There are some terrific individual schools in the D.C. system.” The comment does not come to a shock to anyone – from the officials in charge of the public schools to parents with children attending public schools. It seems as though Americans have become complacent with the idea that our public schools cannot compete.
The reality is that if parents could afford higher-performing private schools like Sidwell, parents would be sending more of their children to private schools. In the D.C. public school the president’s daughter’s would attend slightly fewer than half of the students tested in the school, which goes through eighth grade, met or exceeded proficiency standards in reading and math this year. With tuition cost over $31,000 per year at Sidwell, many parents have no choice but to send their children to the lower-performing public school.
A new documentary, Waiting For Superman, chronicles the lives of inner-city children who hope for a better education. The president’s comments regarding the current state of schooling coupled with the release of this new documentary should bring issues with the current state of public education to light. The documentary, from Davis Guggenheim (Inconvenient Truth), paints a grim picture of America’s public schools.

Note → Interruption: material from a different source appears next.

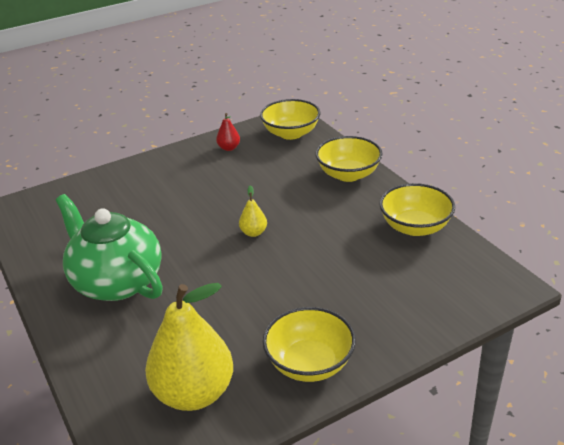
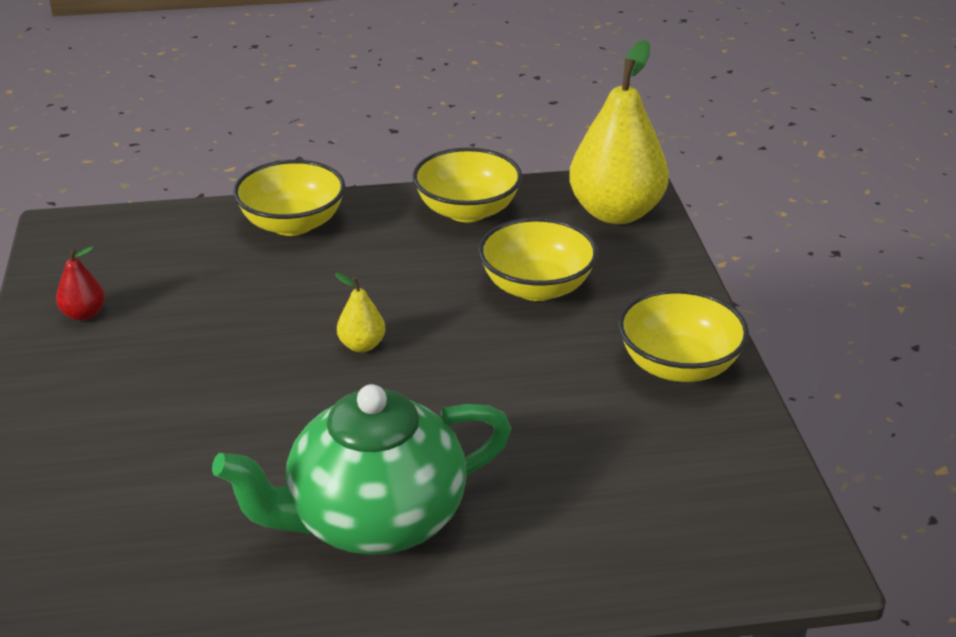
camera: 70 degrees left, 0 degrees up
(194, 393) = (683, 479): yellow pear -> yellow pear (616, 212)
(291, 133) = (114, 242): yellow bowl -> yellow bowl (537, 287)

The film’s trailer tells us, “In America right now, a kid drops out of high school every 26 seconds. That’s… 1.2 million a year. These drop-outs are 8 times more likely to go to prison, 50% less likely to vote, more likely to need social welfare assistance, not eligible for 90% of jobs, are being paid 40 cents to the dollar of earned by a college graduate, and continuing the cycle of poverty.”
With statistics like this and the President’s view of the public schools his daughters would attend if a private school was not an option, it is time for talk of reform to turn in to action.